I have a ton of postgresql dump files I need to peruse through for data. Do I have to install Postgresql and "recover" each one of them into new databases one by one? Or I'm hoping there's a postgresql client that can simply open them up and I can peek at the data, maybe even run a simple SQL query?
The dump files are all from a Postgresql v9.1.9 server.
Or maybe there's a tool that can easily make a database "connection" to the dump files?
UPDATE: These are not text files. They are binary. They come from Heroku's backup mechanism, this is what Heroku says about how they create their backups:
PG Backups uses the native pg_dump PostgreSQL tool to create its backup files, making it trivial to export to other PostgreSQL installations.

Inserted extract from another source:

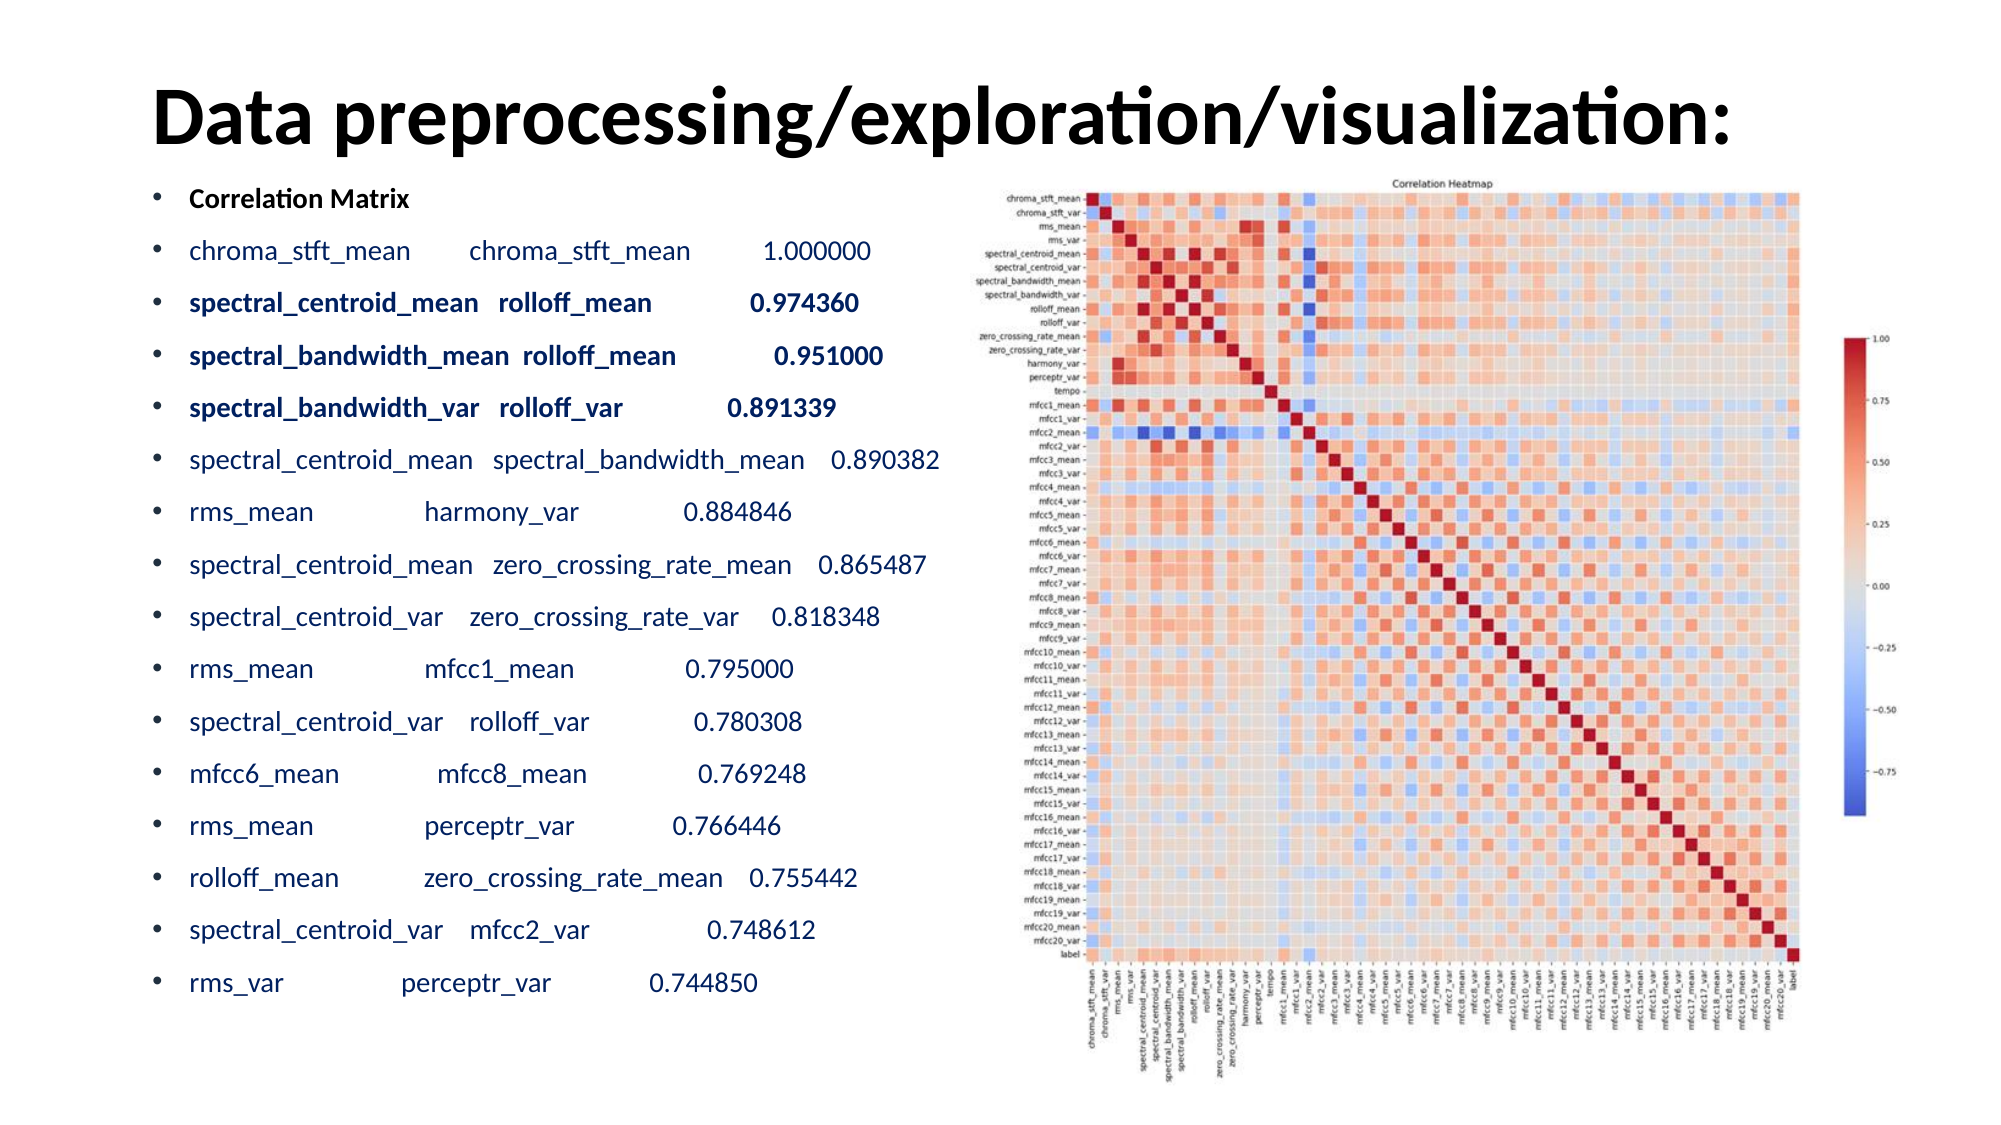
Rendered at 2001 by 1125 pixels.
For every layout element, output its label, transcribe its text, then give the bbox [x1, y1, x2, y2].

title Data preprocessing/exploration/visualization: [137, 54, 1863, 168]
picture [941, 168, 1919, 1096]
list Correlation Matrix chroma_stft_mean chroma_stft_mean 1.000000 spectral_centroid_mean rolloff_mean 0.974360 spectral_bandwidth_mean rolloff_mean 0.951000 spectral_bandwidth_var rolloff_var 0.891339 spectral_centroid_mean spectral_bandwidth_mean 0.890382 rms_mean harmony_var 0.884846 spectral_centroid_mean zero_crossing_rate_mean 0.865487 spectral_centroid_var zero_crossing_rate_var 0.818348 rms_mean mfcc1_mean 0.795000 spectral_centroid_var rolloff_var 0.780308 mfcc6_mean mfcc8_mean 0.769248 rms_mean perceptr_var 0.766446 rolloff_mean zero_crossing_rate_mean 0.755442 spectral_centroid_var mfcc2_var 0.748612 rms_var perceptr_var 0.744850 [137, 168, 941, 1014]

The default username for postgres is postgres. (If you are using Advanced Server it is enterprisedb.) On a Mac or Windows, you are able to connect to the default instance by simply hitting enter at the shell or command prompt when trying to run psql and keying in the password.
pg_dump is a backup tool for PostgreSQL databases. Even if the database is in use at the same time, it creates consistent backups. Other users are not prevented from accessing the database via pg_dump (readers or writers). pg dump only dumps one database at a time.

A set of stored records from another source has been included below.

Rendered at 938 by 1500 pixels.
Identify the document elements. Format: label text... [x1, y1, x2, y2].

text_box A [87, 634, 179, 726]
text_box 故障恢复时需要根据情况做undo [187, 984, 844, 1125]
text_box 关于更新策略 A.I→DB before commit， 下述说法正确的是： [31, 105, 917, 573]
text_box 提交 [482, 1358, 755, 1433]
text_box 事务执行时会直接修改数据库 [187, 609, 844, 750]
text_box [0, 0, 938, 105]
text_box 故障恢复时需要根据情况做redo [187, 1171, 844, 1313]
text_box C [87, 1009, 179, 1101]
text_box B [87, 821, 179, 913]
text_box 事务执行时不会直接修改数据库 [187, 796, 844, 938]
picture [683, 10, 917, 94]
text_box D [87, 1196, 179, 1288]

This was what I was looking for:
pg_restore db.bin > db.sql
Thanks @andrewtweber
Try opening the files with text editor - the default dump format is plain text.
If the dump is not plain text - try using pg_restore -l your_db_dump.file
command. It will list all objects in the database dump (like tables, indexes ...).
Another possible way (may not work, haven't tried it) is to grep
through the output of pg_restore your_db_dump.file
command. If I understood correctly the manual - the output of pg_restore
is just a sequence of SQL queries, that will rebuild the db.